(Data to use)
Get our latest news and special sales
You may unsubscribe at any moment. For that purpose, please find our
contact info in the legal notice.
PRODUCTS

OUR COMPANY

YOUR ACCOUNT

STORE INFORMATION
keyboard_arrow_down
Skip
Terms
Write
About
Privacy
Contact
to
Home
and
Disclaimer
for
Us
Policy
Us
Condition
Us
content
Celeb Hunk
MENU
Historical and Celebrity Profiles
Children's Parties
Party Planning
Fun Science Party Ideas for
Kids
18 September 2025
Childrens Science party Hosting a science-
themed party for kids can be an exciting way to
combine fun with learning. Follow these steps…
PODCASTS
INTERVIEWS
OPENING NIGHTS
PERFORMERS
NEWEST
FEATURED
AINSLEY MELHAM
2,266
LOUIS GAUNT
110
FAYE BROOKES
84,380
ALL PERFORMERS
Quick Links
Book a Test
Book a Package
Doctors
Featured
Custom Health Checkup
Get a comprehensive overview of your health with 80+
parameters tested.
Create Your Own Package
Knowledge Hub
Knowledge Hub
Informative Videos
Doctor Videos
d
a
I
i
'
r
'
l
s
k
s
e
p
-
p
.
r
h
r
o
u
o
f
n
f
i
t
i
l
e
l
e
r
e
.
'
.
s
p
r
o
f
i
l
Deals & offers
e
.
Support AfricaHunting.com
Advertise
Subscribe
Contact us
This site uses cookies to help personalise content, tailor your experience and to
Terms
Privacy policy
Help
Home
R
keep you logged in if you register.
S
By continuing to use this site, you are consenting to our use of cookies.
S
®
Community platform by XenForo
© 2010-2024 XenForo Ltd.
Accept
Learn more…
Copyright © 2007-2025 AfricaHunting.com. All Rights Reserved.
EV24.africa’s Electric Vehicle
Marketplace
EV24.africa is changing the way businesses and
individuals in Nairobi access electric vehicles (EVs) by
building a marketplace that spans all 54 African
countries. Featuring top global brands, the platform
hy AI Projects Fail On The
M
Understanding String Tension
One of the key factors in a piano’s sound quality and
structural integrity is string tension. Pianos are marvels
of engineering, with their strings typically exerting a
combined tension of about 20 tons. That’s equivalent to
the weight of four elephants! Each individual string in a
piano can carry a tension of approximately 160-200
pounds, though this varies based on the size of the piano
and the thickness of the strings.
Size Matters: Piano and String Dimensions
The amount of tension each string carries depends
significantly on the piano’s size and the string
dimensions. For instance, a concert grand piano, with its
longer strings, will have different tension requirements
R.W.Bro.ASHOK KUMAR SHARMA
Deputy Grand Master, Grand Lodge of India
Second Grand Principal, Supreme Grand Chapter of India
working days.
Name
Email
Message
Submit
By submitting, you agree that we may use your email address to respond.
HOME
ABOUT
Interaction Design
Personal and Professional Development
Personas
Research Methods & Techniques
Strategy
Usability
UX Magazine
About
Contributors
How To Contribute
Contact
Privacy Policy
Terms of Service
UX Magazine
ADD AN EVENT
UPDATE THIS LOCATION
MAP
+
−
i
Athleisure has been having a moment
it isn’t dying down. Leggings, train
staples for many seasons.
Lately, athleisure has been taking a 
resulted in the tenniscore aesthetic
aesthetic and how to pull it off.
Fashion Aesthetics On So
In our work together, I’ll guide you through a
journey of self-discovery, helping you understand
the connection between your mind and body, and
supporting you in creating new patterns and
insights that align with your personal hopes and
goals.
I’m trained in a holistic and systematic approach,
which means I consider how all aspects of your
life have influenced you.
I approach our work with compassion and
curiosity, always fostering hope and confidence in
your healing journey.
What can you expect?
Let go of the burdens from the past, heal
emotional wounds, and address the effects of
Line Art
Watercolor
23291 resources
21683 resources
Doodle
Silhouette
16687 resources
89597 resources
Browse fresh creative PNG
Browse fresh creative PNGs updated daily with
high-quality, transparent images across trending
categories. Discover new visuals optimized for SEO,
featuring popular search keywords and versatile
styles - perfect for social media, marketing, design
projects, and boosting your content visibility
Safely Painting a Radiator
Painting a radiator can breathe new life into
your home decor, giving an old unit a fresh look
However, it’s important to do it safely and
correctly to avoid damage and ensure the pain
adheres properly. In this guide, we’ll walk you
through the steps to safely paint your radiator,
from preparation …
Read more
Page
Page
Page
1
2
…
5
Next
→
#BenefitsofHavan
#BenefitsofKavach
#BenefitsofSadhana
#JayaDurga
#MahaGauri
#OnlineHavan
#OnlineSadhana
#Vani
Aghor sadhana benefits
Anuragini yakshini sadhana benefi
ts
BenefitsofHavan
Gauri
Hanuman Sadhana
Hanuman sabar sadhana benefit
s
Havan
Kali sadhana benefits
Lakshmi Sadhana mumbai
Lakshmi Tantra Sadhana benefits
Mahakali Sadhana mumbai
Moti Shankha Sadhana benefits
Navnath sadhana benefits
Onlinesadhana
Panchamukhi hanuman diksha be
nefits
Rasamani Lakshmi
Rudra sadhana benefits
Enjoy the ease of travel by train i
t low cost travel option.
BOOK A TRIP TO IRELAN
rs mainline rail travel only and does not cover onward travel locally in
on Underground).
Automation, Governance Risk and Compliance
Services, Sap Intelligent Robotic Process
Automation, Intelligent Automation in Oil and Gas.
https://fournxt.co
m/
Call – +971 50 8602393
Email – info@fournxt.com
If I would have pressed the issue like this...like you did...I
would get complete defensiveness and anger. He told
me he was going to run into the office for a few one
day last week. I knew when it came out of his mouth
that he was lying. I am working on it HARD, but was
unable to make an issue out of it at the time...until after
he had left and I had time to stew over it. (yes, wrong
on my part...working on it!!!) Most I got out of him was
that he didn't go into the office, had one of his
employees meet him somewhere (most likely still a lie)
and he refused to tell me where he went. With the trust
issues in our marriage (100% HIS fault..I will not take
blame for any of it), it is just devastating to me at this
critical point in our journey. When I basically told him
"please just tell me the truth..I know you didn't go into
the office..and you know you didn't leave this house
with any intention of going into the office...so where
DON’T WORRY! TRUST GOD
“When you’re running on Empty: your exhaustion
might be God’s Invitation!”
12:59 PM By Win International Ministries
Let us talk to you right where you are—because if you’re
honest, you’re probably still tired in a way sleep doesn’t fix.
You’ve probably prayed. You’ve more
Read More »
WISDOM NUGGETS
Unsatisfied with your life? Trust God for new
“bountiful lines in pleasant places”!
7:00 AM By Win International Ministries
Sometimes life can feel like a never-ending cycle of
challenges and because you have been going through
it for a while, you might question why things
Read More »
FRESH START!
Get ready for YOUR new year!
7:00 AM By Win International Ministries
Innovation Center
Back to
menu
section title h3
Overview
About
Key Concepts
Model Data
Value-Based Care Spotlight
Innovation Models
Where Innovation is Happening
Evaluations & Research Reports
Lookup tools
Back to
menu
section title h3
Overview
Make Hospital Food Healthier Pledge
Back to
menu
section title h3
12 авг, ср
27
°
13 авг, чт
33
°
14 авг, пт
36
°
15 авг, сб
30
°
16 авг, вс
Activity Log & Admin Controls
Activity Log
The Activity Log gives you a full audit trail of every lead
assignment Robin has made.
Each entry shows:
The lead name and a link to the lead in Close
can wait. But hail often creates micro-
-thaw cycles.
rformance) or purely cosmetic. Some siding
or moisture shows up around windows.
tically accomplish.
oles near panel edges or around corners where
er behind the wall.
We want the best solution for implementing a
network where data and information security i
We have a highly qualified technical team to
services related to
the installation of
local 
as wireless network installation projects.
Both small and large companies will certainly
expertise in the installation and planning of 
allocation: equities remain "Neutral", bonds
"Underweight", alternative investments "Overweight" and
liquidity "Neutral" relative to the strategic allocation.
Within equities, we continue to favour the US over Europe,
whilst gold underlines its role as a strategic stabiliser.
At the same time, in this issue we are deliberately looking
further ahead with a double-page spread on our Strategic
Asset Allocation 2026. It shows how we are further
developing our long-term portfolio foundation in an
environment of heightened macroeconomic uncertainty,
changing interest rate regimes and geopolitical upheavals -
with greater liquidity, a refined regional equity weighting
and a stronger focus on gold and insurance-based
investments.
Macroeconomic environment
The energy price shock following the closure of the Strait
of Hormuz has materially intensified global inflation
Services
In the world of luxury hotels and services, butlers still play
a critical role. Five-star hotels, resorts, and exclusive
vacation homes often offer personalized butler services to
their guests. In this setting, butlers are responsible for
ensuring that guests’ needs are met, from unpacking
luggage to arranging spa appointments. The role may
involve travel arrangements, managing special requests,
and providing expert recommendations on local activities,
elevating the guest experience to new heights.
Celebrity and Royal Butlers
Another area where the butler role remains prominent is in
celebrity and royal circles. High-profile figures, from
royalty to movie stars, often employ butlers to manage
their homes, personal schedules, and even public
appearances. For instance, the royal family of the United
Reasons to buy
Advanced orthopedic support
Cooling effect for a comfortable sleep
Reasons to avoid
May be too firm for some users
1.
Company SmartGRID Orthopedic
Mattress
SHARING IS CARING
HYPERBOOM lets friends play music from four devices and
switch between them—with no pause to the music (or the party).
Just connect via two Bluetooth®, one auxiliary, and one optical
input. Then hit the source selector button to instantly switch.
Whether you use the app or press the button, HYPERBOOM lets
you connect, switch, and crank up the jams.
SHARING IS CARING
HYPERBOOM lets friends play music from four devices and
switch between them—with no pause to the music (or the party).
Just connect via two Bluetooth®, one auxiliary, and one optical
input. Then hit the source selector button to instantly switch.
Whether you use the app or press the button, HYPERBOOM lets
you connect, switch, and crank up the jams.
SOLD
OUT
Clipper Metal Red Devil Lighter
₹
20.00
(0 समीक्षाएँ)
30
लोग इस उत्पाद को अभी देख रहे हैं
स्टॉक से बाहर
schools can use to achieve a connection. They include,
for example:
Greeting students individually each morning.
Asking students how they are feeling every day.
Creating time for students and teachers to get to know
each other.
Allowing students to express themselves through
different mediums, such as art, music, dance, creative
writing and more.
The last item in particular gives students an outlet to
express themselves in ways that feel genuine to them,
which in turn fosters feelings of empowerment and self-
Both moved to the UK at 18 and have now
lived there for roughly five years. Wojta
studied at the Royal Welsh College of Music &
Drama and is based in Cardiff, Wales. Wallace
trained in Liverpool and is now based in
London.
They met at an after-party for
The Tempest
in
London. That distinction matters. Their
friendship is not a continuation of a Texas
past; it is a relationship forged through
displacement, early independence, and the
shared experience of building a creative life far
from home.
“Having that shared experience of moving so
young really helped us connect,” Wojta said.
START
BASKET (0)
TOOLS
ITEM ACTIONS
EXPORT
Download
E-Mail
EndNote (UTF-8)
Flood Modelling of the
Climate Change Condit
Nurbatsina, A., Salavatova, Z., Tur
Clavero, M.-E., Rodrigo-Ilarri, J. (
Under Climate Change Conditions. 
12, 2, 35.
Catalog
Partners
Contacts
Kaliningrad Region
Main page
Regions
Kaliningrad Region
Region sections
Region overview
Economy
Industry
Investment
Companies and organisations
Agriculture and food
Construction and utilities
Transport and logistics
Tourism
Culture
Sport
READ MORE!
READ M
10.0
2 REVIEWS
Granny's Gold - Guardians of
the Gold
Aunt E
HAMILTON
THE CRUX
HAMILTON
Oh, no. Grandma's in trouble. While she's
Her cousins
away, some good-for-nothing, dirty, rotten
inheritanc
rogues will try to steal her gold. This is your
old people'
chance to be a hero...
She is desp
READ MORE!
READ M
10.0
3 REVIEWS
(End Data to use)
** Exercise instructions **
Your task is to reproduce the entries exactly, starting at the first line and ending with the line containing "EV24.africa is changing".

** Your response **
Get our latest news and special sales
You may unsubscribe at any moment. For that purpose, please find our
contact info in the legal notice.
PRODUCTS

OUR COMPANY

YOUR ACCOUNT

STORE INFORMATION
keyboard_arrow_down
Skip
Terms
Write
About
Privacy
Contact
to
Home
and
Disclaimer
for
Us
Policy
Us
Condition
Us
content
Celeb Hunk
MENU
Historical and Celebrity Profiles
Children's Parties
Party Planning
Fun Science Party Ideas for
Kids
18 September 2025
Childrens Science party Hosting a science-
themed party for kids can be an exciting way to
combine fun with learning. Follow these steps…
PODCASTS
INTERVIEWS
OPENING NIGHTS
PERFORMERS
NEWEST
FEATURED
AINSLEY MELHAM
2,266
LOUIS GAUNT
110
FAYE BROOKES
84,380
ALL PERFORMERS
Quick Links
Book a Test
Book a Package
Doctors
Featured
Custom Health Checkup
Get a comprehensive overview of your health with 80+
parameters tested.
Create Your Own Package
Knowledge Hub
Knowledge Hub
Informative Videos
Doctor Videos
d
a
I
i
'
r
'
l
s
k
s
e
p
-
p
.
r
h
r
o
u
o
f
n
f
i
t
i
l
e
l
e
r
e
.
'
.
s
p
r
o
f
i
l
Deals & offers
e
.
Support AfricaHunting.com
Advertise
Subscribe
Contact us
This site uses cookies to help personalise content, tailor your experience and to
Terms
Privacy policy
Help
Home
R
keep you logged in if you register.
S
By continuing to use this site, you are consenting to our use of cookies.
S
®
Community platform by XenForo
© 2010-2024 XenForo Ltd.
Accept
Learn more…
Copyright © 2007-2025 AfricaHunting.com. All Rights Reserved.
EV24.africa’s Electric Vehicle
Marketplace
EV24.africa is changing the way businesses and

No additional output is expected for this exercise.